Most of the time, Simon himself didn’t even know if something else was heading his way.
He wanted to make it to his bed, but the couch was looking a whole lot closer, and he already felt the room starting to spin as everything disappeared from his sight.
He had just managed to drop down flat on his face onto the couch when the room itself completely vanished.
He was suddenly standing in this strange room. … It was so dark that he couldn’t even describe it. Maybe a basement. Why here? He wasn’t sure who was here or what was even happening.
He was completely under the spell of this vision and had absolutely no way to control it. So he listened. He heard a woman praying, fervently almost. He was trying not to come up with an answer because that was a guaranteed way to get bad ones.

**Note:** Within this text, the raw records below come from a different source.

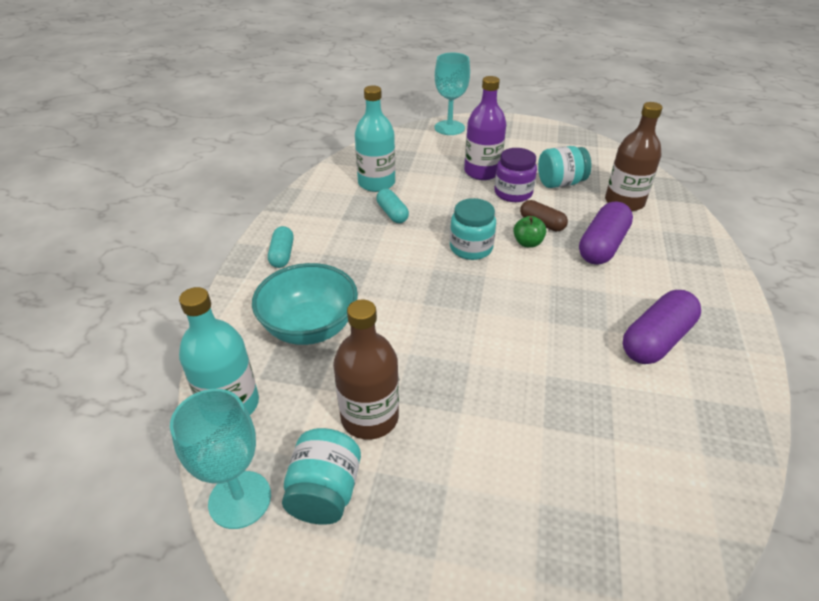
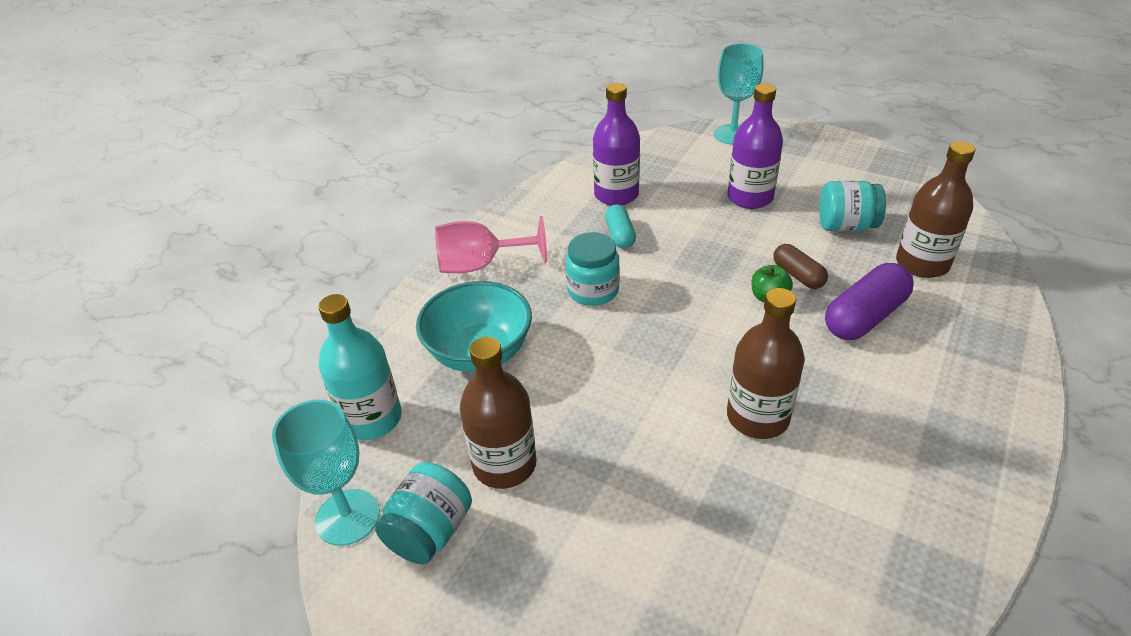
camera: 20 degrees right, 0 degrees up
(282, 255) = (481, 265): turquoise capsule -> pink goblet
(376, 183) = (616, 195): turquoise bottle -> purple bottle
(471, 248) = (695, 292): turquoise jar -> turquoise jar (593, 290)
(513, 193) = (778, 230): purple jar -> none
(558, 334) = (757, 417): none -> brown bottle
(656, 340) = (880, 449): purple capsule -> none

He ended up second-guessing everything that he did after that because he questioned whether these were his thoughts or the other person’s thoughts. But here Simon was, listening to her, seemingly praying for something. He heard caterwauling. He heard wailing.
It was all very emotional, whatever it was.
And then came heavy footsteps, as if somebody were coming downstairs, and her prayers got frantic, either afraid she would be caught or the person coming terrified her. Simon winced, knowing that it could be any number of things, and the bulk of them wouldn’t be good.
Almost immediately the light went on, but the vision was still hazy, the room down here still dark.
A man spoke, his tone soft. “I understand your grief. Yet you must not drown in it. Perhaps you can stop now and return to the living?” the man asked.
He was calm. He was collected. His tone held no hint of violence, just seemed … disciplined.
The woman replied, barely in a whisper, “Yes, yes.”
“Good. Now let’s get back upstairs.”
She got up slowly.
Even with a light on, Simon couldn’t see anything around her. Yet she seemed to be familiar with this location, well enough that she could walk it in the dark, which she appeared to be doing right now.
Confused, Simon was not sure what he was even looking at or why he was here. Even when they went upstairs, they seemed to enter a storage room. It was dark and hazy here too. Simon did not recognize this place.
The man spoke to the woman, “Surely you can see it clearly now.”
“Yes, of course,” she muttered. “I just needed a little more time.”
“You’re always welcome as long as you know where you belong. I understand a crisis of faith.”
“I know,” she replied, her voice now calm, peaceful, so different from earlier. “It’s God’s will.”
“Exactly. It’s God’s will that you be … as God intended you.” After a pause, he added, “You just have to believe.”
With that final word, the entire image just faded away. And someone shook Simon, hard.